The Supreme Court ruled yesterday that when police obtain a warrent to search a public place, such as a tavern, they do not necessarily have a right to frisk patrons who happen to be there.
In the first constitutional ruling of its new term, the court outlawed such searches as an unreasonable invasion of privacy.
The juctices, voting 6 to 3, struck down an Illinois man's conviction for heroin possession. They ruled that the drug should not have been used as trail evidence because it was seized unconstitutionally.
Ventura Ybarra was arrested in a March 1, 1976, police raid on the Aurora Trap, a tavern in Aurora, Ill. When police officers -- investigating alleged drug trafficking by an Aurora Tap bartender -- staged the raid, Ybarra was one of about a dozen patrons present.
The police did not suspect Ybarra of any crime, but decided to search all patrons for concealed weapons. Some heroin was found in Ybarra's pants pocket.
Wednesday's ruling means Illinois authorities must free Ybarra or give him a new trial in which the heroin will be excluded as evidence.

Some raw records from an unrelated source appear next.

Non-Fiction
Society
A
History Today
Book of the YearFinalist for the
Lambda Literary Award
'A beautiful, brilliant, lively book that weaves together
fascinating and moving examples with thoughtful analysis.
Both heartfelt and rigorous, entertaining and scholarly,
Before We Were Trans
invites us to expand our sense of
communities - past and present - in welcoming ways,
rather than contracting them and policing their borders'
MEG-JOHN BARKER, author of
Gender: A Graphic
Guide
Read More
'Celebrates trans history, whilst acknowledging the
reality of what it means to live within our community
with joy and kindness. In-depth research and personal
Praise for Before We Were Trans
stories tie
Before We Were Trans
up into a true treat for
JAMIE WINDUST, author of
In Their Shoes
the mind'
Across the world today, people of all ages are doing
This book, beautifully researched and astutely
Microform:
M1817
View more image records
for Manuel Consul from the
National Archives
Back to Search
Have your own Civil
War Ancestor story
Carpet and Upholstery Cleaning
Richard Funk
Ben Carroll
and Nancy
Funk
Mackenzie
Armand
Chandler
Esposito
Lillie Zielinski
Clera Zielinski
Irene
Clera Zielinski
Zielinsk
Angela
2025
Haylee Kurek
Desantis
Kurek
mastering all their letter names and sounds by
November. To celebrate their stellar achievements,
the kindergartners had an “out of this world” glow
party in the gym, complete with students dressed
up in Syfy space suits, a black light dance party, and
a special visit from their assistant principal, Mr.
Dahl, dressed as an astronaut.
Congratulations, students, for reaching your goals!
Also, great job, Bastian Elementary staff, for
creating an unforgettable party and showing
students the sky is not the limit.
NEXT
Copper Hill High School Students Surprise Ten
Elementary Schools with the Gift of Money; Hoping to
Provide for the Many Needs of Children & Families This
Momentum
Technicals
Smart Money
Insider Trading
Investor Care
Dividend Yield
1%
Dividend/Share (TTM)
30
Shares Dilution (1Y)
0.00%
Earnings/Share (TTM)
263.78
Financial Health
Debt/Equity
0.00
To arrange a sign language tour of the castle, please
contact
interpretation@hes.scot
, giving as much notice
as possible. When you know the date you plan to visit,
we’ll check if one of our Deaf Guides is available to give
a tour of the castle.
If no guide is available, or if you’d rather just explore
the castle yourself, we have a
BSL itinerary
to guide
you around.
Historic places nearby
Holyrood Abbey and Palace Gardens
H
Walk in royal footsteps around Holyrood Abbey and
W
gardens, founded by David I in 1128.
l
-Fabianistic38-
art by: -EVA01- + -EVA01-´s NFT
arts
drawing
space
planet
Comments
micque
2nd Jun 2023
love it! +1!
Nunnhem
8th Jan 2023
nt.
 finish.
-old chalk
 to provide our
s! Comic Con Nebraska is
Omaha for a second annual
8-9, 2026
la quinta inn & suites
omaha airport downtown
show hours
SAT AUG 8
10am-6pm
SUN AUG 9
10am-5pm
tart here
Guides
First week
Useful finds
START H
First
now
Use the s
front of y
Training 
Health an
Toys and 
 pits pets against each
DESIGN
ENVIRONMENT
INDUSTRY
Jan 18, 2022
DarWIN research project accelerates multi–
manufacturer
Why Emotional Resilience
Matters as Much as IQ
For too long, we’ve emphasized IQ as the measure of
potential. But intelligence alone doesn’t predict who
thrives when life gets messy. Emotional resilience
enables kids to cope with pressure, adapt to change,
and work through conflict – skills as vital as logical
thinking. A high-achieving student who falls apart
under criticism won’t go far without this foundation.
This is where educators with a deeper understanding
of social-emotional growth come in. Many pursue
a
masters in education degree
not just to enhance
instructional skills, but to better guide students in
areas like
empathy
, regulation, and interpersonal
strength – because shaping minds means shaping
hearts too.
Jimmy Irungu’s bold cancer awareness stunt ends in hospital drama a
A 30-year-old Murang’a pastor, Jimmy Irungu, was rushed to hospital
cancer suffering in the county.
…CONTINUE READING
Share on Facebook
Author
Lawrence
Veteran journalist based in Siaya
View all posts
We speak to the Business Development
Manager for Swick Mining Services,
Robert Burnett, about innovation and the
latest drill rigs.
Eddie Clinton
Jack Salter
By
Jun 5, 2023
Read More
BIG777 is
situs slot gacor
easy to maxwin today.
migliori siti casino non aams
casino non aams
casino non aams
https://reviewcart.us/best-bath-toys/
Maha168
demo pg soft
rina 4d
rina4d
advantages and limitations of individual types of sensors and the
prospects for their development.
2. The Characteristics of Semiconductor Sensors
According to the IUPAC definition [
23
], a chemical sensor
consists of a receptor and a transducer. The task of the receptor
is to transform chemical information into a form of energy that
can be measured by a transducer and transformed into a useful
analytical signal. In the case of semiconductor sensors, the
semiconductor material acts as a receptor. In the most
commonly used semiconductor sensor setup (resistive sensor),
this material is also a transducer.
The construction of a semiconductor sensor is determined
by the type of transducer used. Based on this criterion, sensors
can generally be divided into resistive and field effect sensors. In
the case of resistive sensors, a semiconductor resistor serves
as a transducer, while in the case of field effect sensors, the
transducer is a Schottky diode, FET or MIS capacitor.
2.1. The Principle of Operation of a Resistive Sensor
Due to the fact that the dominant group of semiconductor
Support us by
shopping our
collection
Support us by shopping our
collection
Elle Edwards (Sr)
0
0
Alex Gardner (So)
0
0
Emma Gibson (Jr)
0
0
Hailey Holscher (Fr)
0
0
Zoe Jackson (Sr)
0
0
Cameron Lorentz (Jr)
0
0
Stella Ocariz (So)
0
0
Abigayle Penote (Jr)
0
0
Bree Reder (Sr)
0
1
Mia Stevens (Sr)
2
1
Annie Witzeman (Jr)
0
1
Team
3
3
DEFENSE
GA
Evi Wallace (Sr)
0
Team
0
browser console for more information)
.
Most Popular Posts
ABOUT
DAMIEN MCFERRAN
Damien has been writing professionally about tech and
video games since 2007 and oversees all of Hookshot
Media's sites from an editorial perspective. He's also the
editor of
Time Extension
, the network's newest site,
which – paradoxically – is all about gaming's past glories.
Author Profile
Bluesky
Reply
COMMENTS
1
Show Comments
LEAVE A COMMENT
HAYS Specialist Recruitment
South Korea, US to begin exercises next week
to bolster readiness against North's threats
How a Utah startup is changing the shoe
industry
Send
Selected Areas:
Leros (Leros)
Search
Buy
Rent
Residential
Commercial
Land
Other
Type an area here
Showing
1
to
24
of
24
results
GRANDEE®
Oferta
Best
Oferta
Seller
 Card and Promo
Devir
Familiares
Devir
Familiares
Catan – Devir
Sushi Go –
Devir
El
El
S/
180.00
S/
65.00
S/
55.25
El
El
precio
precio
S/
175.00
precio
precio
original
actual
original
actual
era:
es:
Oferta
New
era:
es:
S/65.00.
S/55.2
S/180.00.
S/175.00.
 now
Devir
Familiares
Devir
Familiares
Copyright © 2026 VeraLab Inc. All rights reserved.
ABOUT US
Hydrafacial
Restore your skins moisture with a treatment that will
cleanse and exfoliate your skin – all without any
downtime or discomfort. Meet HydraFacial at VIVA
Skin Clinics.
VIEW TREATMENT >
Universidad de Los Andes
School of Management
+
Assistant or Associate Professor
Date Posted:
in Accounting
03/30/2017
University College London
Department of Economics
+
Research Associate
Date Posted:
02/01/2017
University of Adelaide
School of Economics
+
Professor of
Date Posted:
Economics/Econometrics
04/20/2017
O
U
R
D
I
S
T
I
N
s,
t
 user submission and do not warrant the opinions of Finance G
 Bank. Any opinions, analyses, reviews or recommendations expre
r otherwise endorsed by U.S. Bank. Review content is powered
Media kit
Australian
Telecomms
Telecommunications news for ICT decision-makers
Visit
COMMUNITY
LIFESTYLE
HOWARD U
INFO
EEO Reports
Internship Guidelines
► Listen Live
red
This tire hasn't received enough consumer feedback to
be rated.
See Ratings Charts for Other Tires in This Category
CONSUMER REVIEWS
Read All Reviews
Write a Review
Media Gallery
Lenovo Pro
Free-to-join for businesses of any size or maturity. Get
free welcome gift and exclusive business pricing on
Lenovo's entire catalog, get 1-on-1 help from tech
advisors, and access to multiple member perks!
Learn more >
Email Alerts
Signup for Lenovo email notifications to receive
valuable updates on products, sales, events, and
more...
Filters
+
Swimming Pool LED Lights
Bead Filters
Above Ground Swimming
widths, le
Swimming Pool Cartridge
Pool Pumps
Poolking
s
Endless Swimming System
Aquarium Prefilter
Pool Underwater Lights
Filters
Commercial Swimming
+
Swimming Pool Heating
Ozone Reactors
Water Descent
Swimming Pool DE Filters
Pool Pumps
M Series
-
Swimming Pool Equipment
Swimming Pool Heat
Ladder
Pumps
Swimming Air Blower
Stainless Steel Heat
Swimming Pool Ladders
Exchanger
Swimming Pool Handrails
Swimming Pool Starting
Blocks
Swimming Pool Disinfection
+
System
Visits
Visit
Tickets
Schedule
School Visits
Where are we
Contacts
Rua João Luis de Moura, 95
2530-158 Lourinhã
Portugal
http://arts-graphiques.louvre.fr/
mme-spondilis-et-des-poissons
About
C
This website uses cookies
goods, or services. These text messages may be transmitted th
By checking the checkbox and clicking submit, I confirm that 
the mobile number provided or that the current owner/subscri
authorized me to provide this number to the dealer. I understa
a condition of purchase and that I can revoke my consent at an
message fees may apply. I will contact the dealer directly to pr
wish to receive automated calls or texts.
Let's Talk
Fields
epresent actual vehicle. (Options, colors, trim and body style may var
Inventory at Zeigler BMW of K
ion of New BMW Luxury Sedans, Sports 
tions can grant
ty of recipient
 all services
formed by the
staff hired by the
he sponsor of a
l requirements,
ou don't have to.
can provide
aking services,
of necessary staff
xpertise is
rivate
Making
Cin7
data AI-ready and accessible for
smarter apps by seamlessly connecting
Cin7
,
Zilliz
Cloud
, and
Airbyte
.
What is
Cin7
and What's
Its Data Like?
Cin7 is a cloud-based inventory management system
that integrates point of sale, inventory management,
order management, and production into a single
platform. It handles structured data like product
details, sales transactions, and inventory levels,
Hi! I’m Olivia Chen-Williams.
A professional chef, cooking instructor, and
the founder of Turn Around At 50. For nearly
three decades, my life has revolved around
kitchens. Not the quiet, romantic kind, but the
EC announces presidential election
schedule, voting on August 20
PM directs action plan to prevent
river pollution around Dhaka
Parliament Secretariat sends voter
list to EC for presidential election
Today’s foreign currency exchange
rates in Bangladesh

"Although the search warrant . . . gave the officers authority to search the premises and to search [the barender], it gave them no authority whatever to invade the constitutional protections possessed individually by the tavern's customers," Justice Potter Stewart wrote for the courts majority.
The Constitution's Fourth Amendment protects individuals against unreasonable police searches and seizures. A long series of court rulings have established that police must convince a judge or magistrate there is "probable cause" to suspect criminal activity before a search warrant can be obtained.
But in 1968 the Supreme Court made an exception to the "probable cause" rule and allowed police to frisk someone to search for a weapon when an officer reasonably believes one has been concealed.
Illinois authorities had argued that the 1968 decision, called Terry vs. Ohio, authorized the search of everyone in the Auroura Tap for weapons.
The high court's three dissenters agred, but Stewart's majority opinion said, "Nothing in Terry can be understood to allow a generalized cursory search for weapons . . ."
Stewart was joined by Justices William J. Brennan Jr., Byron R. White, Thurgood Marshall, Lewis F. Powell Jr. And John Paul Stevens. w
Chief Justice Warren E. Burger and Justices Harry A. Blackmun and William H. Rehnquist dissented. In an opinion of all three, Burger said that "when police execute a search warrant for narcotics in a place of known narcotics activity they may protect themselves by conducting a Terry search.
Burger said police should not be required "to assume that they will not be harmed by patrons of the kind of establishment shown here, something quite different from a ballroom at the Waldorf."
Although a specific Illinois law authorized the search of all persons at a public place targeted by a search warrant, the ruling never specifically invalidated the law.